> _The exercise_
Please quote the lines below word for word, leaving out the pictures.

> _Material provided_
____
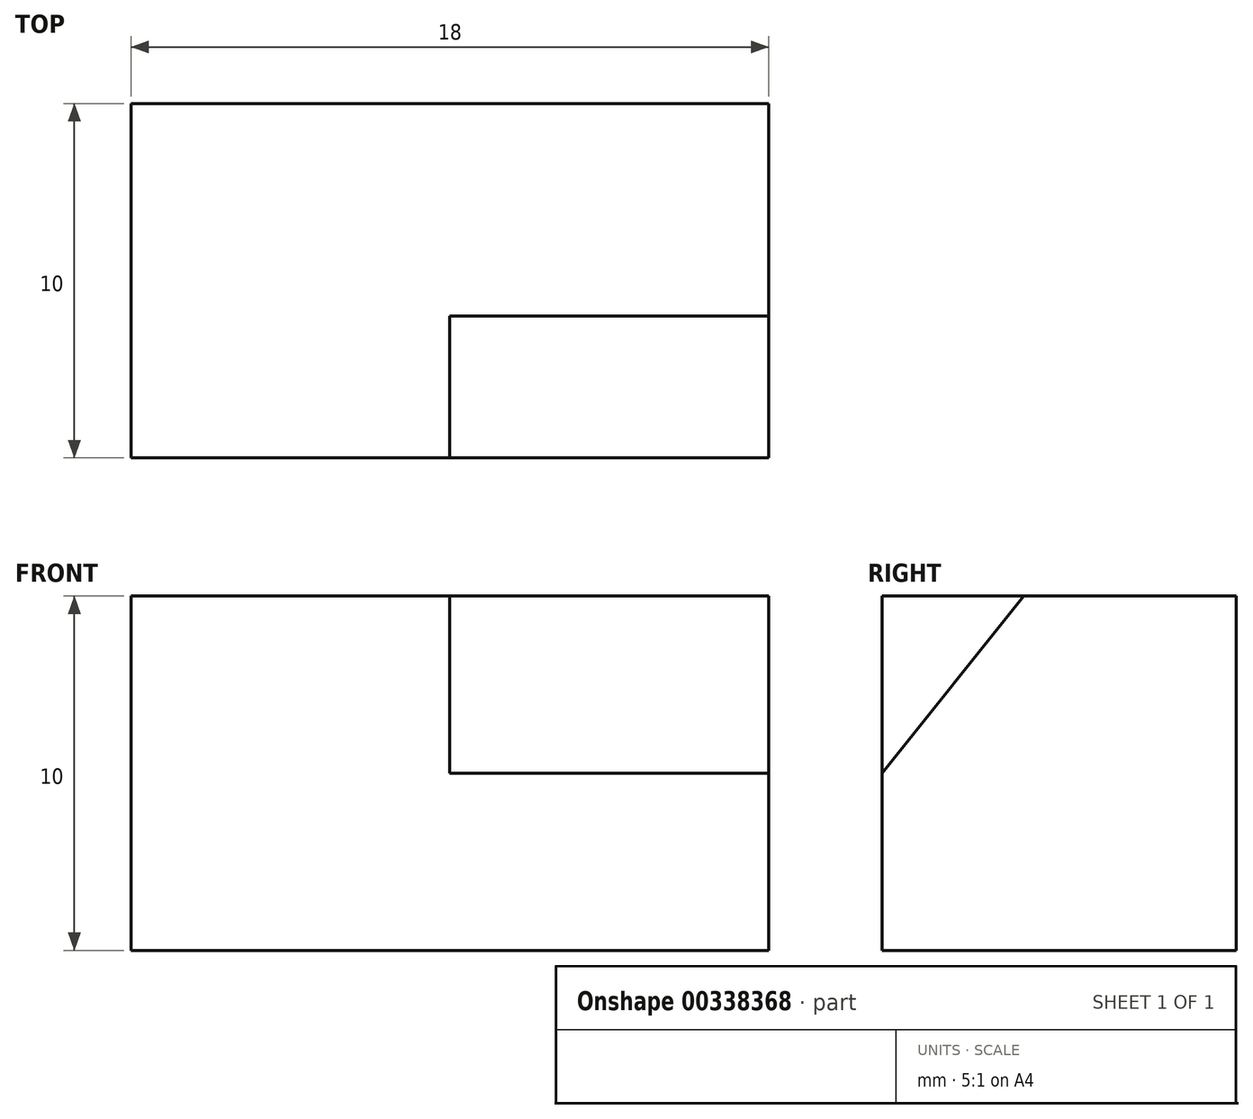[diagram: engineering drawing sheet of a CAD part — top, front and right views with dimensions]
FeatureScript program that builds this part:
annotation { "Feature Type Name" : "Feature", "Feature Type Description" : "" }
export const myFeature = defineFeature(function(context is Context, id is Id, definition is map)
    precondition{}
    {
        {
            var Q0;
            Q0=qCreatedBy(makeId("Top.planeOp"),FACE);
            var sketch = newSketch(context, id + "F0", { "sketchPlane" : qUnion([Q0])});
            skLineSegment(sketch, "E0.bottom", {"start": v(0, 0) * mm, "end": v(18, 0) * mm});
            skLineSegment(sketch, "E0.top", {"start": v(0, -10) * mm, "end": v(18, -10) * mm});
            skLineSegment(sketch, "E0.left", {"start": v(0, 0) * mm, "end": v(0, -10) * mm});
            skLineSegment(sketch, "E0.right", {"start": v(18, 0) * mm, "end": v(18, -10) * mm});
            skSolve(sketch);
        }
        {
            var Q0;
            Q0 = qSketchRegion(id + "F0", true);
            extrude(context, id + "F1", {"entities" : qUnion([Q0]), "depth" : 10 * mm});
        }
        {
            var Q0;
            Q0=makeQuery(id+"F1.opExtrude","SWEPT_FACE",FACE,{"disambiguationData":[OSD([sQuery(id+"F0.wireOp",EDGE,"E0.right")])]});
            var sketch = newSketch(context, id + "F2", { "sketchPlane" : qUnion([Q0])});
            skLineSegment(sketch, "E1", {"start": v(-10, 5) * mm, "end": v(-10, 10) * mm});
            skLineSegment(sketch, "E2", {"start": v(-10, 10) * mm, "end": v(-6, 10) * mm});
            skLineSegment(sketch, "E3", {"start": v(-6, 10) * mm, "end": v(-10, 5) * mm});
            skSolve(sketch);
        }
        {
            var Q0;
            Q0 = qSketchRegion(id + "F2", true);
            extrude(context, id + "F3", {"entities" : qUnion([Q0]), "operationType" : NewBodyOperationType.REMOVE, "oppositeDirection" : true, "depth" : 9 * mm});
        }
    });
____
> _Full output_
[diagram: engineering drawing sheet of a CAD part — top, front and right views with dimensions]
FeatureScript program that builds this part:
annotation { "Feature Type Name" : "Feature", "Feature Type Description" : "" }
export const myFeature = defineFeature(function(context is Context, id is Id, definition is map)
    precondition{}
    {
        {
            var Q0;
            Q0=qCreatedBy(makeId("Top.planeOp"),FACE);
            var sketch = newSketch(context, id + "F0", { "sketchPlane" : qUnion([Q0])});
            skLineSegment(sketch, "E0.bottom", {"start": v(0, 0) * mm, "end": v(18, 0) * mm});
            skLineSegment(sketch, "E0.top", {"start": v(0, -10) * mm, "end": v(18, -10) * mm});
            skLineSegment(sketch, "E0.left", {"start": v(0, 0) * mm, "end": v(0, -10) * mm});
            skLineSegment(sketch, "E0.right", {"start": v(18, 0) * mm, "end": v(18, -10) * mm});
            skSolve(sketch);
        }
        {
            var Q0;
            Q0 = qSketchRegion(id + "F0", true);
            extrude(context, id + "F1", {"entities" : qUnion([Q0]), "depth" : 10 * mm});
        }
        {
            var Q0;
            Q0=makeQuery(id+"F1.opExtrude","SWEPT_FACE",FACE,{"disambiguationData":[OSD([sQuery(id+"F0.wireOp",EDGE,"E0.right")])]});
            var sketch = newSketch(context, id + "F2", { "sketchPlane" : qUnion([Q0])});
            skLineSegment(sketch, "E1", {"start": v(-10, 5) * mm, "end": v(-10, 10) * mm});
            skLineSegment(sketch, "E2", {"start": v(-10, 10) * mm, "end": v(-6, 10) * mm});
            skLineSegment(sketch, "E3", {"start": v(-6, 10) * mm, "end": v(-10, 5) * mm});
            skSolve(sketch);
        }
        {
            var Q0;
            Q0 = qSketchRegion(id + "F2", true);
            extrude(context, id + "F3", {"entities" : qUnion([Q0]), "operationType" : NewBodyOperationType.REMOVE, "oppositeDirection" : true, "depth" : 9 * mm});
        }
    });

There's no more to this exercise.